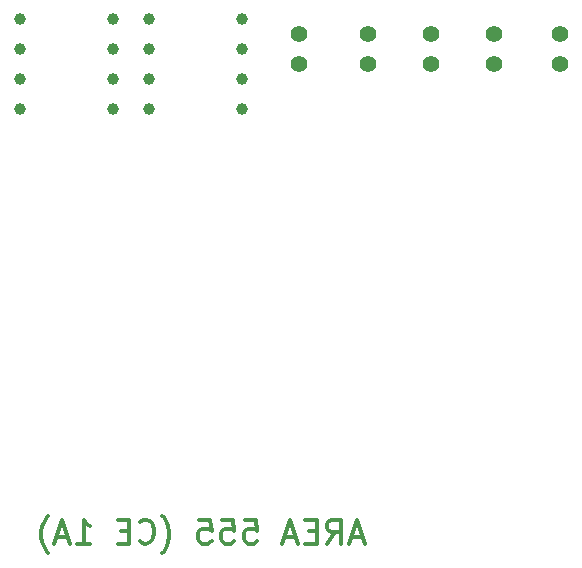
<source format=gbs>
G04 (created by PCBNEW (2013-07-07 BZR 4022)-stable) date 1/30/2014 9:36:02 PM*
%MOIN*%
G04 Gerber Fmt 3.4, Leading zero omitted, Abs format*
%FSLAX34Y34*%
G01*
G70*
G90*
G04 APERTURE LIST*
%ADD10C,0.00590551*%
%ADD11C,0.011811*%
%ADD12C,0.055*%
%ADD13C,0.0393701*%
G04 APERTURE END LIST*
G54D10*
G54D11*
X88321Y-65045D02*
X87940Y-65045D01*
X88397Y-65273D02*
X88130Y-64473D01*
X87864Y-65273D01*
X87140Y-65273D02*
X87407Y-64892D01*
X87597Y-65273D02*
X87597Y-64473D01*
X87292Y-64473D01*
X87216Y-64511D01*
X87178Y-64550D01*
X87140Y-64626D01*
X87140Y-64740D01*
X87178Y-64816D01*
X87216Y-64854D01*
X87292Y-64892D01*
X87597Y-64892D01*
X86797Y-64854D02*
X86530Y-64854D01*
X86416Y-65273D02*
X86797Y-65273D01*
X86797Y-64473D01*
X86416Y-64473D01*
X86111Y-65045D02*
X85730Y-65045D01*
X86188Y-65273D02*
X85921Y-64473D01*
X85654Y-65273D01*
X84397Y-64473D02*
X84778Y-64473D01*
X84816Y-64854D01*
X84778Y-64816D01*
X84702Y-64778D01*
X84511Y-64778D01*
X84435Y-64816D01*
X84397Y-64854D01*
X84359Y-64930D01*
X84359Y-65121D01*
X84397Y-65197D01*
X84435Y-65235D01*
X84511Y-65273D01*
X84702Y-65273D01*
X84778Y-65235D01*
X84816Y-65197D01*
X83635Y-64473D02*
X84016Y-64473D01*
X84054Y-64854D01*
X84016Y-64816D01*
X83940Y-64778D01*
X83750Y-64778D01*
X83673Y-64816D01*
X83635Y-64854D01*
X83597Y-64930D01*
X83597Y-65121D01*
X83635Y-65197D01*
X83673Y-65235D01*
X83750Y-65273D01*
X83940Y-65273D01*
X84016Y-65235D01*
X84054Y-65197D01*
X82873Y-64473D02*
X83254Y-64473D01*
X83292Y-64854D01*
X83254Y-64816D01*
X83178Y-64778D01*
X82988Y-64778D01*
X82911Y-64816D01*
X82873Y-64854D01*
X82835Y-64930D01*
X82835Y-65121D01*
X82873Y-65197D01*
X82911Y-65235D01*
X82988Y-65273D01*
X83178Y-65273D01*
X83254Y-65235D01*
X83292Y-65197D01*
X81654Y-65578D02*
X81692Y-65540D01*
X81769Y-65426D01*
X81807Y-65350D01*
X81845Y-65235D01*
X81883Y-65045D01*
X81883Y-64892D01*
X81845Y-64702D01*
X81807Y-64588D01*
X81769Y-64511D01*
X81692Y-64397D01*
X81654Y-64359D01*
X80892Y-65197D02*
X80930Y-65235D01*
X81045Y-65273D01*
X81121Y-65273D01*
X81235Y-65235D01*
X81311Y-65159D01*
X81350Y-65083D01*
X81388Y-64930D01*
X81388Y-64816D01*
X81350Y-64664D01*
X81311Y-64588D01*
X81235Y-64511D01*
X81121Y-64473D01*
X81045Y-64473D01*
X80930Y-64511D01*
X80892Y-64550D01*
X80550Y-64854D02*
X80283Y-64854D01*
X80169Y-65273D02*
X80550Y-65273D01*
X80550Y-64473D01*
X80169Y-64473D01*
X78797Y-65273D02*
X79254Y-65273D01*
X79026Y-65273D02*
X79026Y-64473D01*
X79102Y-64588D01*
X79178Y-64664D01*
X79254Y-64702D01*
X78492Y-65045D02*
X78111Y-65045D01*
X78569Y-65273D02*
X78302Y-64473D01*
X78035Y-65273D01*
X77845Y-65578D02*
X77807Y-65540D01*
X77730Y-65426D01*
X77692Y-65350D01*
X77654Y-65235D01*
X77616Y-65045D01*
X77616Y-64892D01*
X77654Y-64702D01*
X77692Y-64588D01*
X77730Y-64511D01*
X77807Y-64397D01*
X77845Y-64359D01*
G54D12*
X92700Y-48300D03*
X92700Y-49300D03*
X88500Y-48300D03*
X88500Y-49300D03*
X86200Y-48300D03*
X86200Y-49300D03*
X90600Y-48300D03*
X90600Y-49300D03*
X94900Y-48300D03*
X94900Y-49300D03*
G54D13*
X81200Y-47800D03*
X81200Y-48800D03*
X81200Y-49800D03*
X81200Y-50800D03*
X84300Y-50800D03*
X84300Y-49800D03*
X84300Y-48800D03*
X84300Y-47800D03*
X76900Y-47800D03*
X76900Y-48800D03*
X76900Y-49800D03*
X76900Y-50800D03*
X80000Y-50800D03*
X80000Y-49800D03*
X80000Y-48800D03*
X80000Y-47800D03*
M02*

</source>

□ □ □ □ □ □ □

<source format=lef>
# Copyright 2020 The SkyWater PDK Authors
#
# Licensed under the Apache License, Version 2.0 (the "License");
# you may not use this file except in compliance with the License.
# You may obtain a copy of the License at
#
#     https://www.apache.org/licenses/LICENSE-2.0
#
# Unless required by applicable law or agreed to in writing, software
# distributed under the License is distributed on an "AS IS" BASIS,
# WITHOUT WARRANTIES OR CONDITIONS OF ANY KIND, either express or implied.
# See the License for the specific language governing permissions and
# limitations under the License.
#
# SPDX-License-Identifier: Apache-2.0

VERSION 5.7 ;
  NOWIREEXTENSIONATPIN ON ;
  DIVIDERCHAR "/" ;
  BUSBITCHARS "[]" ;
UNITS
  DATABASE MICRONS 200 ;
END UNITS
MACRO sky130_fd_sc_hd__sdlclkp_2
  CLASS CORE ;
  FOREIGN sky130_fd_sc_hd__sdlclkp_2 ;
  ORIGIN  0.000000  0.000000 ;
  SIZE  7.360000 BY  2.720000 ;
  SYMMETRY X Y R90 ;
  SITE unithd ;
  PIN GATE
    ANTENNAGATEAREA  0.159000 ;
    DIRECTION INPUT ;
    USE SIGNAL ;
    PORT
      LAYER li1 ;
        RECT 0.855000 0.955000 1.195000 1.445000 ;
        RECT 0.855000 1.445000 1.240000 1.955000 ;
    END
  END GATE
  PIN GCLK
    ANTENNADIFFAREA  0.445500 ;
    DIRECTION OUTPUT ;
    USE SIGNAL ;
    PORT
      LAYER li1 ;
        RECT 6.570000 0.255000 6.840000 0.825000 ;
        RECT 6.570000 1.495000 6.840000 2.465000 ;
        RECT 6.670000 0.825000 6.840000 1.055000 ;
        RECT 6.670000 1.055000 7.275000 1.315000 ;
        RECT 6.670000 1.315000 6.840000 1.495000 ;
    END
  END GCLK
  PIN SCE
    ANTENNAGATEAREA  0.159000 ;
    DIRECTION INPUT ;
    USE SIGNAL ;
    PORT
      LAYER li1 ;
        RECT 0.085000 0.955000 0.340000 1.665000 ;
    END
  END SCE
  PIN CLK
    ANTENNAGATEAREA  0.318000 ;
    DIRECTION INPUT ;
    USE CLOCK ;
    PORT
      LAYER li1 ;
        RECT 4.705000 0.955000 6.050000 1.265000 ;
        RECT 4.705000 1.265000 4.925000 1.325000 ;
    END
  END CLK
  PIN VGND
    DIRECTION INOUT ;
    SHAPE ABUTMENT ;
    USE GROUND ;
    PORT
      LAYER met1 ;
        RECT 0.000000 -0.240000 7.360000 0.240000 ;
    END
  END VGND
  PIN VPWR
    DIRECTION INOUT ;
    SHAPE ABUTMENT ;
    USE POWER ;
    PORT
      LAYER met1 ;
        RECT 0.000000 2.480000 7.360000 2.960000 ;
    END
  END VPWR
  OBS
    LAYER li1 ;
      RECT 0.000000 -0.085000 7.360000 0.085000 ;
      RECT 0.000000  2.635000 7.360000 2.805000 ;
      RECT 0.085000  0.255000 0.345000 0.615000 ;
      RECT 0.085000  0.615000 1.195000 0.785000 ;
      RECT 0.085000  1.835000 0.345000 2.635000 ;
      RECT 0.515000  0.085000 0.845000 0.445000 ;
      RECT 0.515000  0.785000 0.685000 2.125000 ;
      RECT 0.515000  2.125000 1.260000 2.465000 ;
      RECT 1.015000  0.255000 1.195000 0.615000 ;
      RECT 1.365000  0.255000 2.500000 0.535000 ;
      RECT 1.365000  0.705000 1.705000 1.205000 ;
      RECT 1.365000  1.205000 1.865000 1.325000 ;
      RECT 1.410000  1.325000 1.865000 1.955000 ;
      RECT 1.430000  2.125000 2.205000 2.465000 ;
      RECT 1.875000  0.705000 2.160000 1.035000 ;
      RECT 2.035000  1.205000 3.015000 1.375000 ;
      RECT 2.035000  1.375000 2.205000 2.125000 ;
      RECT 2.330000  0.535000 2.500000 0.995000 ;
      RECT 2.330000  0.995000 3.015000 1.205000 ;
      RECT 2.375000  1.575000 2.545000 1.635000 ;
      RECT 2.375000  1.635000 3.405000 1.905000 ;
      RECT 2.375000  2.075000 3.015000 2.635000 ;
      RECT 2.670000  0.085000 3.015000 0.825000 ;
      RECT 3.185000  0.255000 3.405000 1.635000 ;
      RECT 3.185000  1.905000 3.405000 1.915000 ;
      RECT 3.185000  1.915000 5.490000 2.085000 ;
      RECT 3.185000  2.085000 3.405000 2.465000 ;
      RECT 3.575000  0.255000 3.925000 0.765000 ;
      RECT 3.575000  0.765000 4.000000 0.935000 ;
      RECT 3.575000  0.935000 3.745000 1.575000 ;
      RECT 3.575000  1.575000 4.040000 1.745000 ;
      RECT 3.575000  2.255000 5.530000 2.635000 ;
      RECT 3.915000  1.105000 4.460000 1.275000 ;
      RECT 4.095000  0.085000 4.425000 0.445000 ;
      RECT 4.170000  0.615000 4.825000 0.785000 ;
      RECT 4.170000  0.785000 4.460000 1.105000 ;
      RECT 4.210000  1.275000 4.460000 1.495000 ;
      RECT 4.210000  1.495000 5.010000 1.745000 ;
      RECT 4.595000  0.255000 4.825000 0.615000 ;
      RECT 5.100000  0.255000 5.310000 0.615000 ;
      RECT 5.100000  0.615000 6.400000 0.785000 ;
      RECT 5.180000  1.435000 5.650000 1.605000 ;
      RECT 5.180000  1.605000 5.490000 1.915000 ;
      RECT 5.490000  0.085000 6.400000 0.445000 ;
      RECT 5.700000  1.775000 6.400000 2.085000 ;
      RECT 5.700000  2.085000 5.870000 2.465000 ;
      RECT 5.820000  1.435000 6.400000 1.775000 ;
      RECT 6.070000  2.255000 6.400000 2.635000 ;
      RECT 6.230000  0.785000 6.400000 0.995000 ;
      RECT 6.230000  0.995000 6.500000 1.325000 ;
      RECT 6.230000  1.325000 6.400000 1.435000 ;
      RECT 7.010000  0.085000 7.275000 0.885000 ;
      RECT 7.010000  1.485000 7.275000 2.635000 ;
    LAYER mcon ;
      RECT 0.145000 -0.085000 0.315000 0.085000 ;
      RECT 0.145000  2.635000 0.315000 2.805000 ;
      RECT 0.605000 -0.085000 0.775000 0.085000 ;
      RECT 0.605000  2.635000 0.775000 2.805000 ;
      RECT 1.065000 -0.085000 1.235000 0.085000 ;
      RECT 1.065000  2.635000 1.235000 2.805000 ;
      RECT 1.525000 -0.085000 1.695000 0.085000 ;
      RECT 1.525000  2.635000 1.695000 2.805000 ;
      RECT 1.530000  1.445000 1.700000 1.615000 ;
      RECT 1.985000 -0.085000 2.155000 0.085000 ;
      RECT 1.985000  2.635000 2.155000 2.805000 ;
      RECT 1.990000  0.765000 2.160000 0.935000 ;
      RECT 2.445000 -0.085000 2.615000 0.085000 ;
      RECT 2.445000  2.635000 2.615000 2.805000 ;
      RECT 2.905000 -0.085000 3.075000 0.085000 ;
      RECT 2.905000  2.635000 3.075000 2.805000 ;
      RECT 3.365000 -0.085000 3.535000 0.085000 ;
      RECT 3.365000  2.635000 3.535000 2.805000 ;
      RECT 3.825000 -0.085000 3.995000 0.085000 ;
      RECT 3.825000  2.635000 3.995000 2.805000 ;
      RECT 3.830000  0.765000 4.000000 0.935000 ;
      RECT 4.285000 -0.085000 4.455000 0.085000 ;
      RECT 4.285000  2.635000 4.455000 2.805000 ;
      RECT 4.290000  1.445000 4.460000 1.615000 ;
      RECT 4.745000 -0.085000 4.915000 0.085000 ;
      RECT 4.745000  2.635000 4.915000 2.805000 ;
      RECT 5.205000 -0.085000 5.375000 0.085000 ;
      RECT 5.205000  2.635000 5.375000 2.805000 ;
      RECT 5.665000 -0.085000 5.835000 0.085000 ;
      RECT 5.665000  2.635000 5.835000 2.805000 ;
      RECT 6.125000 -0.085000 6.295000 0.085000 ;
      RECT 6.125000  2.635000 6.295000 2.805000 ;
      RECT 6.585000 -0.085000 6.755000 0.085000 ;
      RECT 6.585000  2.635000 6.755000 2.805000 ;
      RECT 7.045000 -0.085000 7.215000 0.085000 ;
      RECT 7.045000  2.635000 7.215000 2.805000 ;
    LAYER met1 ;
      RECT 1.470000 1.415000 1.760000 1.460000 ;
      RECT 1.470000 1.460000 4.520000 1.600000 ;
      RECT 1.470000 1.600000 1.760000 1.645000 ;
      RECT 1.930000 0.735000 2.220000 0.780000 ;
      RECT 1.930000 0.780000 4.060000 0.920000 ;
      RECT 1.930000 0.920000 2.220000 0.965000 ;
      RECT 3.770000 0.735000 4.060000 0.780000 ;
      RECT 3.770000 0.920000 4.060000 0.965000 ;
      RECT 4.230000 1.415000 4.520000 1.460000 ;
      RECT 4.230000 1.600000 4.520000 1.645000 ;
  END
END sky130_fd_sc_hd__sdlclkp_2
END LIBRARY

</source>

□ □ □ □ □ □ □

When a line in the material contains the string "format", copy that line.

■ **REPLY TO THE EXERCISE**:
<source format=gbs>
G04 Gerber Fmt 3.4, Leading zero omitted, Abs format*
<source format=lef>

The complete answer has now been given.